By Amy Levin

 

Did Santa bring me a boyfriend this year? Smooches for all red, juicy collagen-chocolate filled lips. This v-day I’ll find my soul mate so my full heart becomes a half and we eat goodies like lollipops and lexapro. I think I found him on OkCupid; he buys me roses from Wal-Mart that I place in my hair and promise to never take it out and so I play Regina to sing me to sleep:

The flowers you gave me are rotting and still I refuse to throw them away.
Some of the bulbs never opened quite fully
They might so I’m waiting and staying awake.
Things I have loved I’m allowed to keep
I’ll never know if I go to sleep.

He’s Jewish!
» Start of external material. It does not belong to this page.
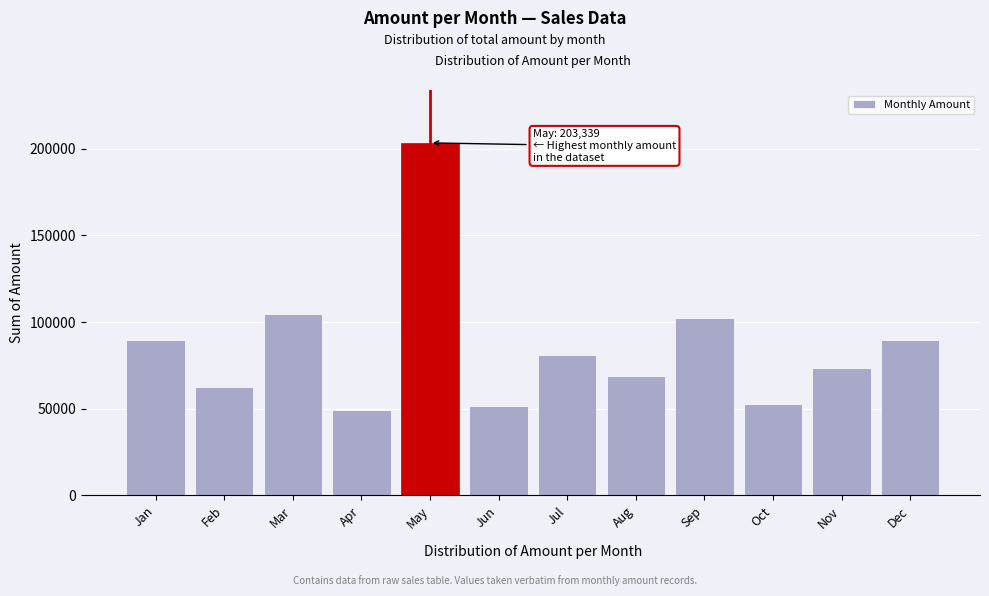

What is the value of the 12th bar from the left?

89813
He’s Jewish! Spread the Good News! His name is Karl Marxstein and we exchange and exchange and plan to celebrate Valentine’s day with a bottle of Manischewitz and my mother’s Groupon but instead I watch Carrie Bradshaw marry herself while Charlotte shows me how to be a Jewish housewife. I use Oprah’s prayer book but it’s really a cookbook for the best guilt-free valentines special and I really feel like a woman.

 

Amy Levin is a graduate student in Religious Studies at New York University and a regular contributor to The Revealer.  She is a permablogger at Feminism and Religion.